Книги составляли важную часть домашнего образования. Чтение, пусть даже чаще всего бессистемное и неорганизованное, знакомило юных читателей с широким кругом вопросов и проблем. В домашних условиях редко была возможность приглашать много учителей, специалистов по разным предметам, как правило, один, максимум два учителя преподавали все. В этой ситуации книги были незаменимы, позволяя удовлетворить жажду знаний, расширяя горизонты познания, знакомя с достижениями мировой литературы и науки. К началу XIX в. в большинстве дворянских семей были собраны приличные библиотеки, дополнявшие детское домашнее образование.
Важную образовательную функцию выполняли и семейные чтения вслух. Эта прекрасная традиция сочетала в себе воспитание, общение и обучение. Для графа Ф. П. Толстого (1783–1873), воспитывавшегося дома в силу стесненных финансовых обстоятельств семьи, подобные чтения стали самым светлым воспоминанием детства: «Вечером же… мы все садились за большой круглый стол, матушка или батюшка читали нам вслух книги, большею частию путешествия и разные открытия. Это было любимое для нас чтение… Этих часов мы всегда ждали с большим нетерпением»95.
Многие родители предпочитали домашнее образование и отдавали детей в учебные заведения только тогда, когда не могли обеспечить им хорошее обучение дома. Крупный государственный деятель Д. А. Милютин (1816–1912), военный историк, профессор, генерал, военный министр Александра II, вырос в обедневшей дворянской семье. Первыми его учителями были мать и крепостной его отца. В воспоминаниях о детстве Милютин писал: «Находясь неотлучно при матери и слыша постоянно разговоры на французском языке, почти исключительно употреблявшемся в тогдашнем русском обществе, я рано начал лепетать на этом языке. Даже азбуке французской выучился прежде русской. Сколько помнится, уже в пятилетнем возрасте я читал довольно свободно французские детские книжки. Русской же грамоте первоначально обучал меня в Титове наш «конторщик», крепостной человек; он же давал первые уроки письма, а сельский наш священник – уроки веры»96. Только крайняя нужда заставила родителей отправить сына в возрасте 11 лет в Благородный пансион при Московском университете, который произвел на мальчика крайне неблагоприятное впечатление.

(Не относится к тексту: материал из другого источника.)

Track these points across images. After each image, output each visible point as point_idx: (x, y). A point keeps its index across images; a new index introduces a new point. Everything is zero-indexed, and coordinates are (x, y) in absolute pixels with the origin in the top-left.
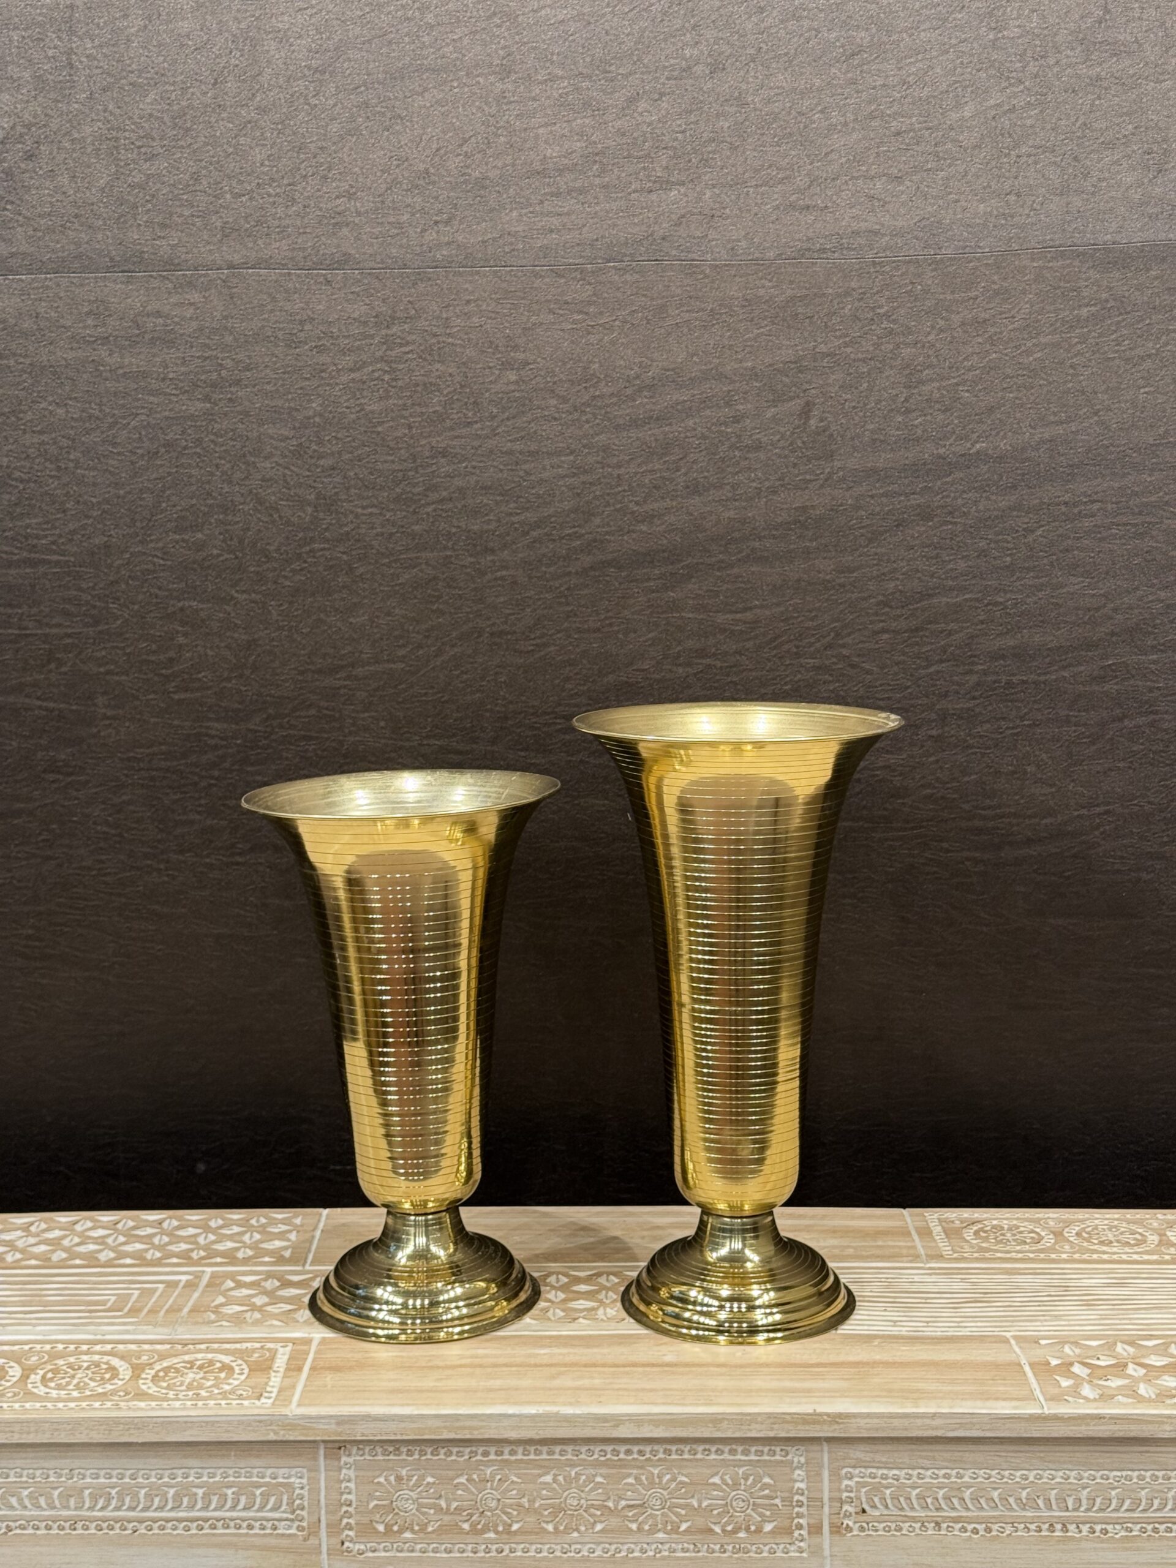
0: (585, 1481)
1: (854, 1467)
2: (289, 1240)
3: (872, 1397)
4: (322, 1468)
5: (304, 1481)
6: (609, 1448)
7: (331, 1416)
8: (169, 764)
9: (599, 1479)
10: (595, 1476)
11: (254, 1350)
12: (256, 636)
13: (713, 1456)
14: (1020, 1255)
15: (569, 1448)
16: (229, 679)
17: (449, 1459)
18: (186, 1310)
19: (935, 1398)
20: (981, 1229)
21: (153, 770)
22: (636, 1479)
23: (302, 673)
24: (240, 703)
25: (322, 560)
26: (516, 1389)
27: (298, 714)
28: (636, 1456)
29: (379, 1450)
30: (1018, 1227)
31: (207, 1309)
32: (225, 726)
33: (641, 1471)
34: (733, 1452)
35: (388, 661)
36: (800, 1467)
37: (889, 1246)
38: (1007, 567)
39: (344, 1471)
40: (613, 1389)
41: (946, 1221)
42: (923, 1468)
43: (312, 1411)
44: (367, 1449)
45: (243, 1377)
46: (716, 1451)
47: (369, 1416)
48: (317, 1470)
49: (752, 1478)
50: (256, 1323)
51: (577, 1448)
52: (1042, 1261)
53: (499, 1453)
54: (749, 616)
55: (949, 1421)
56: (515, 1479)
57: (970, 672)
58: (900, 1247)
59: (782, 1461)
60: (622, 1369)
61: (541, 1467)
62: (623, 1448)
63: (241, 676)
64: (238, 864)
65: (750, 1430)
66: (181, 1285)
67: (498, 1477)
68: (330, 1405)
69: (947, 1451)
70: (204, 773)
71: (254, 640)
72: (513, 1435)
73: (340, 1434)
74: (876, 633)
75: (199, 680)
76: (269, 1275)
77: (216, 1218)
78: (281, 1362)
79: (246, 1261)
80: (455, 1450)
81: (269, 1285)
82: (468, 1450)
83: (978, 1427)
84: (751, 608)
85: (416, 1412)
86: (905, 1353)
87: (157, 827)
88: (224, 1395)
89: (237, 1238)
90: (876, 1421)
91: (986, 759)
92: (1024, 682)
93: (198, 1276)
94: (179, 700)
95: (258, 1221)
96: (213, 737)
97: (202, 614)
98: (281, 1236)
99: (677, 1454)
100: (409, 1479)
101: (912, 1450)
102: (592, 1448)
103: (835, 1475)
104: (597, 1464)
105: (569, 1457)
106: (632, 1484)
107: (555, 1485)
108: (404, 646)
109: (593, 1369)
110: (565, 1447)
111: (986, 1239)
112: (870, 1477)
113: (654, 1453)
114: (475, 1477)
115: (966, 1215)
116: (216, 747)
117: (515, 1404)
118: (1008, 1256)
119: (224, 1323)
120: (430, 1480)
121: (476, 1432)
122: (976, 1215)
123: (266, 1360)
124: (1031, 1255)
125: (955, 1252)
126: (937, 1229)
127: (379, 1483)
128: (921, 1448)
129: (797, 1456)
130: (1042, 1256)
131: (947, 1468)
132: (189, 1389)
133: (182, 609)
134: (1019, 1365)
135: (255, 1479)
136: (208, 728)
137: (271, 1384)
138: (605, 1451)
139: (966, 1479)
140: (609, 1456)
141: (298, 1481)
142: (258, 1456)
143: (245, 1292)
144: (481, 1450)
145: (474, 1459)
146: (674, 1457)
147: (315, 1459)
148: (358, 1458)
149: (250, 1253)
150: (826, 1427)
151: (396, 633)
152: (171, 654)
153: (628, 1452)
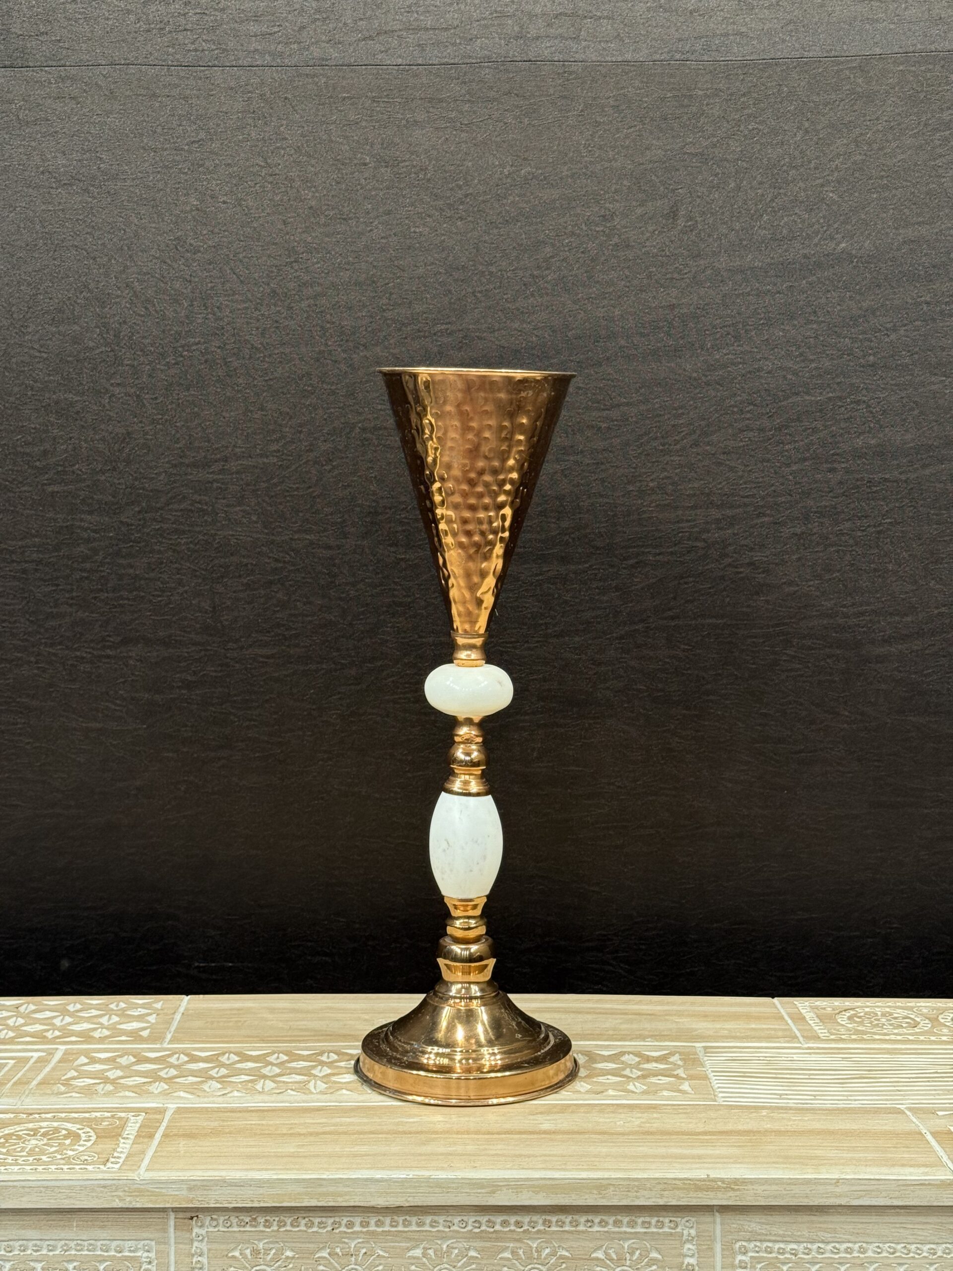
0: (457, 1256)
1: (749, 1241)
2: (148, 1022)
3: (767, 1163)
4: (172, 1241)
5: (152, 1255)
6: (484, 1219)
7: (183, 1181)
8: (41, 556)
9: (472, 1253)
10: (468, 1249)
11: (103, 1119)
12: (130, 429)
13: (596, 1228)
14: (899, 1038)
15: (441, 1219)
16: (102, 472)
17: (310, 1230)
18: (35, 1083)
19: (836, 1164)
20: (855, 1015)
21: (26, 562)
22: (513, 1253)
23: (175, 466)
24: (114, 497)
25: (197, 353)
26: (384, 1155)
27: (171, 507)
28: (513, 1228)
29: (234, 1221)
30: (891, 1014)
31: (58, 1081)
32: (98, 519)
33: (518, 1245)
34: (617, 1223)
35: (261, 456)
36: (690, 1240)
37: (763, 1029)
38: (869, 366)
39: (196, 1244)
40: (488, 1155)
41: (817, 1008)
42: (823, 1242)
43: (163, 1175)
44: (222, 1219)
45: (89, 1144)
46: (600, 1223)
47: (224, 1181)
48: (166, 1243)
49: (638, 1252)
50: (108, 1094)
51: (449, 1219)
52: (922, 1042)
53: (365, 1224)
54: (615, 414)
55: (854, 1188)
56: (381, 1253)
57: (832, 470)
58: (775, 1030)
59: (671, 1234)
60: (497, 1136)
61: (410, 1239)
62: (499, 1219)
63: (114, 469)
64: (108, 657)
65: (637, 1197)
66: (32, 1061)
67: (364, 1251)
68: (183, 1170)
69: (850, 1222)
70: (75, 565)
71: (128, 433)
72: (381, 1202)
73: (191, 1201)
74: (741, 431)
75: (73, 472)
76: (126, 1053)
77: (73, 1003)
78: (132, 1129)
79: (102, 1040)
80: (317, 1221)
81: (124, 1061)
82: (331, 1221)
83: (884, 1194)
84: (618, 406)
85: (275, 1177)
86: (795, 1122)
87: (28, 620)
88: (68, 1160)
89: (95, 1020)
90: (774, 1187)
91: (848, 557)
92: (886, 480)
93: (51, 1053)
94: (53, 492)
95: (117, 1006)
96: (86, 530)
97: (78, 408)
98: (140, 1018)
99: (557, 1226)
100: (267, 1251)
101: (812, 1222)
102: (465, 1218)
103: (729, 1250)
104: (471, 1236)
105: (441, 1228)
106: (508, 1259)
107: (424, 1259)
108: (277, 440)
109: (466, 1136)
110: (436, 1218)
111: (861, 1023)
112: (766, 1251)
113: (533, 1224)
114: (338, 1250)
115: (836, 1004)
116: (88, 541)
117: (383, 1169)
118: (887, 1037)
119: (74, 1094)
120: (289, 1253)
121: (340, 1199)
122: (847, 1004)
123: (117, 1127)
124: (911, 1038)
125: (832, 1034)
126: (809, 1016)
127: (233, 1257)
128: (822, 1219)
129: (687, 1227)
130: (922, 1038)
131: (849, 1242)
132: (29, 1155)
133: (57, 403)
134: (921, 1134)
135: (99, 1253)
136: (82, 520)
137: (119, 1150)
138: (479, 1222)
139: (870, 1254)
140: (483, 1228)
141: (146, 1254)
142: (102, 1227)
143: (98, 1067)
144: (345, 1221)
145: (337, 1231)
146: (554, 1228)
147: (165, 1230)
148: (211, 1229)
149: (106, 1033)
150: (720, 1195)
151: (270, 427)
152: (47, 446)
153: (505, 1223)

Для девочек домашнее образование долгое время оставалось главным способом обучения. Купеческая дочь Вера Харузина, ставшая впоследствии крупным ученым, начала учиться дома под руководством тети, незамужней сестры матери. Когда к пяти годам она освоила основы счета, письма и чтения, было решено перейти к следующему этапу – обучению иностранным языкам, для чего была приглашена рекомендованная директором Ревельской гимназии гувернантка-немка. Анна Мартыновна, так на русский манер звали домашнюю учительницу Харузиных, «была высокая, немолодая, с бледным лицом… она молчалива – ведь она знает всего несколько слов по-русски – и грустна». Встреча была волнительна для обеих сторон: в семье не знали, чего ждать от незнакомой иностранки, а сама она преодолела немало внутренних сомнений, собираясь в Москву. Позже она рассказывала детям о том, как ее уговаривали в Ревеле не ехать в такие далекие края, где «люди не люди, где бегают дикие звери»97.